Conscripts go fight wars because they fear the consequences of not complying with the law, and what their government will do to them for non-compliance.

My vitriol is directed at the people who say I dishonor those who have fought by not acquiescing to their point of view. Whether people view themselves as militarists or not isn't the point. Getting up in somebody's face because they choose NOT to honor their dead "with the nation" is what I object to.

On Saturday, I had a nouveau patriot twenty something kid in my face at the liquor store about the "honoring of the war dead". How did that one start? I noticed that the liquor store was going to be open on Memorial Day, and so was making small talk with him (the cashier). I said I was sorry he had to work the holiday, meaning it sincerely, the same I would if someone had to work on New Years or whatever legal holiday.

He then went off on a tirade about the only people who would shop the liquor store on Memorial Day were a bunch of drunks, and he didn't think that was right.
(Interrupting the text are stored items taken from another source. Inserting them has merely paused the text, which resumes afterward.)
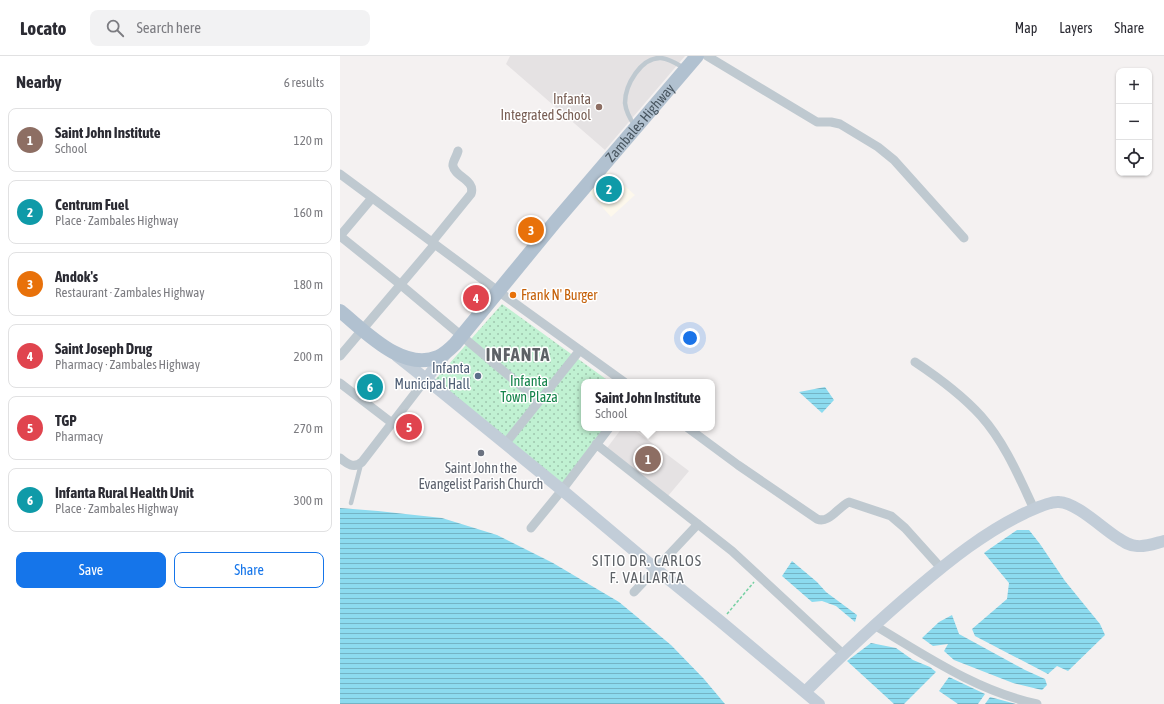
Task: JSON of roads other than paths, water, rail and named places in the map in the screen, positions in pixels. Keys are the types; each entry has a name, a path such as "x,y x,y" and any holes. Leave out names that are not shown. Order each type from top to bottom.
{"main road":[{"name":"Zambales Highway","path":"340,311 394,353 405,358 422,360 430,359 448,351 697,56"}],"street":[{"path":"707,56 817,122 831,122 840,124 878,147 894,160 964,238"},
{"path":"340,356 401,285 471,194 472,191 469,183 456,172 453,167 458,152"},
{"path":"340,174 620,379"},
{"path":"372,198 340,236 401,285 539,401"},
{"path":"505,444 580,350"},
{"path":"340,458 350,465 359,465 448,351"},
{"path":"394,353 820,704"},
{"path":"915,362 949,386 981,417 995,435 1007,455 1034,509"},
{"path":"340,383 392,423"},
{"path":"531,528 607,431"},
{"path":"692,431 817,519 827,519 848,502 891,516 905,528 941,568"},
{"path":"596,444 732,551 843,654"},
{"path":"805,692 874,625 941,568 997,528 1034,509 1055,502 1060,502 1078,509 1114,536 1130,545 1143,546 1164,541"},
{"path":"634,592 698,524"},
{"path":"874,625 971,682 997,693 1037,704"}],"lane":[{"path":"636,127 626,111 625,103 628,86 636,73 646,63 653,59 661,58 686,69"},
{"path":"351,503 360,468 359,465"}],"water":[{"path":"825,387 834,400 822,413 799,392"},
{"path":"340,508 442,518 497,535 553,563 619,602 671,645 704,679 725,704 340,704"},
{"path":"1017,530 1029,530 1065,581 1100,624 1105,635 1068,671 1057,666 1048,674 975,636 972,629 1007,599 1009,583 984,553"},
{"path":"792,561 817,582 826,592 857,615 855,622 836,606 822,601 812,602 782,576"},
{"path":"952,615 959,634 1025,670 1045,679 1047,685 1042,690 1013,683 954,660 944,651 948,644 933,646 922,638 939,622"},
{"path":"871,643 896,648 913,660 930,667 936,672 904,704 894,704 847,661"},
{"path":"949,677 985,694 978,704 958,704 939,691"},
{"path":"990,697 1016,704 985,704"}],"place":[{"name":"Infanta Integrated School","path":"599,107"},
{"name":"Centrum Fuel","path":"609,189"},
{"name":"Andok's","path":"531,230"},
{"name":"Frank N' Burger","path":"513,295"},
{"name":"Saint Joseph Drug","path":"476,298"},
{"name":"Infanta Municipal Hall","path":"478,376"},
{"name":"Infanta Rural Health Unit","path":"370,387"},
{"name":"TGP","path":"409,427"},
{"name":"Saint John the Evangelist Parish Church","path":"481,453"},
{"name":"Saint John Institute","path":"648,459"}],"district":[{"name":"INFANTA","path":"518,354"},
{"name":"SITIO DR. CARLOS F. VALLARTA","path":"647,568"}],"park label":[{"name":"Infanta Town Plaza","path":"529,390"}]}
He went on to say he thought everyone should do something patriotic, especially for those who had died on 9/11.

If people don't realize just how strong the hate is out there for anyone who isn't towing the Republican Party Patriot line these days--including in our everyday lives (like at the liquor store, or checking in to Mudcat) they don't have a clue as to what I'm on about.

We should all have the our rights honored to spend Memorial Day any way we wish to, without people getting up in our faces about choosing not to celebrate the day at all. Which is the way, I'm guessing, most Americans actually spend Memorial Day. Picnics and barbeques with friends and family? Sure, a lot of people do that. Me and my neighbors (most of whom are former military people too) mostly did yard work.